Transaction ID	Date (YYYY-MM-DD)	Day of Week (Derived Later)	Line Item	Ice-cream flavor
199374	2018-07-19	Thursday	1	Fudge ripple ice cream
199374	2018-07-19	Thursday	2	Rocky road ice cream
199375	2018-07-21	Saturday	1	Lemon custard ice cream

But would you be able to ensure that the right number of staff were working when you sold the ice cream? For instance, how many should you hire during the noon lunch hour or late Friday-Sunday nights? Would you know when you had fewer sales than staff bandwidth, meaning you should offer promotions during those times? Unfortunately, the answer to both questions, is no. If you however, collected hour of day via your point of sale system, then you would have the ability to group sales by hour of the day. Consider the following data set as an example and the associated chart you could make.

Transaction ID	Date (YYYY-MM-DD) plus Time	Day of Week	Line Item	Ice-cream flavor
199374	2018-07-19 14:27	Thursday	1	Fudge ripple ice cream
199374	2018-07-09 11:33	Monday	2	Rocky road ice cream
199375	2018-07-21 11:21	Saturday	1	Lemon custard ice cream

Would you like to analyze this data yourself? Click here to access the CSV file of this data in order to profile it yourself. If you'd like a copy of the Ice-cream flavor reference data as well, use this CSV file.

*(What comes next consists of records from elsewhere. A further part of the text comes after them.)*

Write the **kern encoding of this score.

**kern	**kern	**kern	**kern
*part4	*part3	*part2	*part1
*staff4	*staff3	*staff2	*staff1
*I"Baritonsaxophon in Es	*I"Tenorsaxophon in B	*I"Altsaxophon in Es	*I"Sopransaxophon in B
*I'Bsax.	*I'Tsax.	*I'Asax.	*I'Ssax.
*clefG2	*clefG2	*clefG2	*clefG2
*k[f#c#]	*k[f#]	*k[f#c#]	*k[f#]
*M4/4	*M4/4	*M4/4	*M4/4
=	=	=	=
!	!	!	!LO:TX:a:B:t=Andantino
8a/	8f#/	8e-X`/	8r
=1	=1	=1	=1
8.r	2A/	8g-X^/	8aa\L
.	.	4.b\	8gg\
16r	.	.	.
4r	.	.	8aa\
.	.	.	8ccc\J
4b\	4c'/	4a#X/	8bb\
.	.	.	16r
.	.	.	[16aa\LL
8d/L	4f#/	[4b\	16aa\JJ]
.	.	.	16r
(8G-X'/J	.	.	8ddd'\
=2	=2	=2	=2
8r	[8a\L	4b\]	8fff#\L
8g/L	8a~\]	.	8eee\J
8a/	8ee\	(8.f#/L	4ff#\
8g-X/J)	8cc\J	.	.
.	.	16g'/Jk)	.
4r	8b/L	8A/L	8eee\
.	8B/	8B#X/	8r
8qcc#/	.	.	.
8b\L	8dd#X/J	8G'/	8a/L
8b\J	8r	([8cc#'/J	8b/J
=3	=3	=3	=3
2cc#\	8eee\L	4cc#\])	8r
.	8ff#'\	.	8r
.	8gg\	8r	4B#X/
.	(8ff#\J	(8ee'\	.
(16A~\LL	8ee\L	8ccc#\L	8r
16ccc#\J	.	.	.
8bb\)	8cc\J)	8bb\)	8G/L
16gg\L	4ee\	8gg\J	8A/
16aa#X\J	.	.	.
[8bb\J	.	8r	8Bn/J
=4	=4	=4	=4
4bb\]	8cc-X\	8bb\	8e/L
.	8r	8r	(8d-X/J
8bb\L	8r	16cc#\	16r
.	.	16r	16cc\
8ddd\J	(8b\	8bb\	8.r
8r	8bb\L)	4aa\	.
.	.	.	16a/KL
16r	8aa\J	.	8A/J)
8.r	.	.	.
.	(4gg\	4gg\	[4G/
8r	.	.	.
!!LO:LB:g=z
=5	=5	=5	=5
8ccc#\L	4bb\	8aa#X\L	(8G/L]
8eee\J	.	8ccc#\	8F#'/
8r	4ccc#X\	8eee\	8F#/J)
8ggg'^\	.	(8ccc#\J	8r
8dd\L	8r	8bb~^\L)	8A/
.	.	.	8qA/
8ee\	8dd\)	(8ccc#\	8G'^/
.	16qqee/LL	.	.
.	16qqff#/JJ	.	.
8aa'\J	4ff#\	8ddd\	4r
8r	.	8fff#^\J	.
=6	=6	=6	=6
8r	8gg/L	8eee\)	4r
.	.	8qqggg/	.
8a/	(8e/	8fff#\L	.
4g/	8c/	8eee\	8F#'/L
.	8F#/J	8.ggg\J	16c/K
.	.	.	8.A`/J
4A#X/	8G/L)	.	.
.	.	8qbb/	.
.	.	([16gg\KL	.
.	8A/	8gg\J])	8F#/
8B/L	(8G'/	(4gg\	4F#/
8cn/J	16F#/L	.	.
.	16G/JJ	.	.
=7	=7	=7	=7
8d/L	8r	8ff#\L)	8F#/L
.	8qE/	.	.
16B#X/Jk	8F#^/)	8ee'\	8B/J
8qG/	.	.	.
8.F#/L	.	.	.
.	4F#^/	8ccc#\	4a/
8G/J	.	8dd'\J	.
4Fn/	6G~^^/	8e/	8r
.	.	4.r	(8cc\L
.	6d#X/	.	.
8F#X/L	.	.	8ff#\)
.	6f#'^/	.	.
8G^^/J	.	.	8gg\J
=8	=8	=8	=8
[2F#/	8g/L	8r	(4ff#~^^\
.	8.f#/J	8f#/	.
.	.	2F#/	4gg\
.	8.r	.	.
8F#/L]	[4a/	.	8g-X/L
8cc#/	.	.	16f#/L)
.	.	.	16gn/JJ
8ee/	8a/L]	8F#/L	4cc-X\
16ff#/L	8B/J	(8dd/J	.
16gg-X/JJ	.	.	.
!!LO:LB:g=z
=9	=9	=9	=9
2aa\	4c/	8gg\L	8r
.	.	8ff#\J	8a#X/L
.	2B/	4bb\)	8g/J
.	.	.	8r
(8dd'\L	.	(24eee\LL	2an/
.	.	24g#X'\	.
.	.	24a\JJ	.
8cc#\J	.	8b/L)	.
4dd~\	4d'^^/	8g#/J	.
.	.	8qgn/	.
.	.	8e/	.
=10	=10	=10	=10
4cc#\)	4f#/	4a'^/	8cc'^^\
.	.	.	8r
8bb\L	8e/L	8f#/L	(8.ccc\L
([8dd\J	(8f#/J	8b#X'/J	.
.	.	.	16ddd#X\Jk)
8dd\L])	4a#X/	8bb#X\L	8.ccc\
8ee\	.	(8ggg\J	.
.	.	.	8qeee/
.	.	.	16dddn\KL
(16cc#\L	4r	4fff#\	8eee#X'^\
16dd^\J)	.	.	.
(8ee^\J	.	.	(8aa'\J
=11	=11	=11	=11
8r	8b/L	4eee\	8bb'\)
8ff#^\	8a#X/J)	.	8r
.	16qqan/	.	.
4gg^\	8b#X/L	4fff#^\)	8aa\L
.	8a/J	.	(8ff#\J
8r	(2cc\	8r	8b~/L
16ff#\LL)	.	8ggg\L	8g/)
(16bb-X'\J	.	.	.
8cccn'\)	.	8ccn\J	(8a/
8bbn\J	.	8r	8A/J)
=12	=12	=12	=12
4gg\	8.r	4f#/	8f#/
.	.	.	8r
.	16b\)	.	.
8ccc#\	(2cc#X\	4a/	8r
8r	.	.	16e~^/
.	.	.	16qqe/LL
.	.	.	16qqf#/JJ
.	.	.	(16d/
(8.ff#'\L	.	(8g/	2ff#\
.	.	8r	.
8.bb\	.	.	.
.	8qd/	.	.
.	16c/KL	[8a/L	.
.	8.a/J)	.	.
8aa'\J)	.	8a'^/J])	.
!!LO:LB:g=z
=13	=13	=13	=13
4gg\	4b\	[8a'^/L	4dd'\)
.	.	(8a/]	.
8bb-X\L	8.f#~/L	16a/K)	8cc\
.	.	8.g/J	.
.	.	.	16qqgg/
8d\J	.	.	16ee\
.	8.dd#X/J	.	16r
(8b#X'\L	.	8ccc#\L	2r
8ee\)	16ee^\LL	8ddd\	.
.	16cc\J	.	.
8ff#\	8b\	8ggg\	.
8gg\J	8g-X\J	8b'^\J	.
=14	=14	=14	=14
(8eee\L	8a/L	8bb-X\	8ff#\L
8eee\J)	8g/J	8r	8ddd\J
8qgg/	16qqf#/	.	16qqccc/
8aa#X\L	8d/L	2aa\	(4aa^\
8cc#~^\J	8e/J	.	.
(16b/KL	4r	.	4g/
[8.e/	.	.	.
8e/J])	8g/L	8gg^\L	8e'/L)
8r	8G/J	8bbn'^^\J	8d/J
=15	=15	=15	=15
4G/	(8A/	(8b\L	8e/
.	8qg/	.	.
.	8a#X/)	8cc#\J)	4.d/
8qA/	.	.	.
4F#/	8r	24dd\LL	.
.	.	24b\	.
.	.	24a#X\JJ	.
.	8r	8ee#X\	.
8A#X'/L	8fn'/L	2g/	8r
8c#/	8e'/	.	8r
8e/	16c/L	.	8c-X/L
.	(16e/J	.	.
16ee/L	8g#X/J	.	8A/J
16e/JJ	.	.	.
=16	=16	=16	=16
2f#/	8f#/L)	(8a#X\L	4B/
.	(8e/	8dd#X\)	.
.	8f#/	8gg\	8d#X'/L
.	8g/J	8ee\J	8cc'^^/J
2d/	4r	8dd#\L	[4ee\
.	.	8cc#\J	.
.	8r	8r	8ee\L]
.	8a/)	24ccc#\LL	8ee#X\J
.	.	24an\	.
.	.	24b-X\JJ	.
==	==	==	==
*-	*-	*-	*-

Above, we've just illustrated the concept of Domain Precision, which identifies the granularity we store data in each column. Note that there are variants based on data-types. We just described this using the date data-type, but we could have defined continuous numeric (Precision of Data Value), or categorical data types as well. Here are a few examples of each data type.

Data Type	Example
Numeric Continuous	Money, Temperature, Speed…etc
Categorical	Ice cream flavors, Geographic States, Cost Centers…etc
Date	Year, Year-month, Year-month-day…etc

Now, going back to where we started this discussion. If you don't know what type of analysis you plan to do with the data, collection at the right level of granularity (table grain), or domain precision (attribute grain), can be challenging. My recommendation is to store it at the most granular level possible and document that via robust descriptions (Metadata Availability). This is an Oldy but Goody cited both by Martin Zinkevich's (Google) Rules of Machine Learning, Rule #2.2 and 2.3 and Ralph Kimball's Rule #1: Load detailed atomic data into dimensional structures (by Margy Ross).

In summary, here's the way to think about Precision. We must ensure that data is modeled and stored at the right level of specificity in order to ensure we represent the real-world concept in the most natural form. To do this we use the term Granularity to describe how specific the row is and we use Domain Precision to describe how specific the value is within a column. In the two table examples provided above, the granularity is one row per transaction line item detail (aka: composite key between the Transaction ID and Line Item). In the first table, we defined the Domain Precision for the Date Column at the day level, and in the second table we defined it at the day-hour level of detail (technically it is the day-hour-minute but we didn't use the minute detail).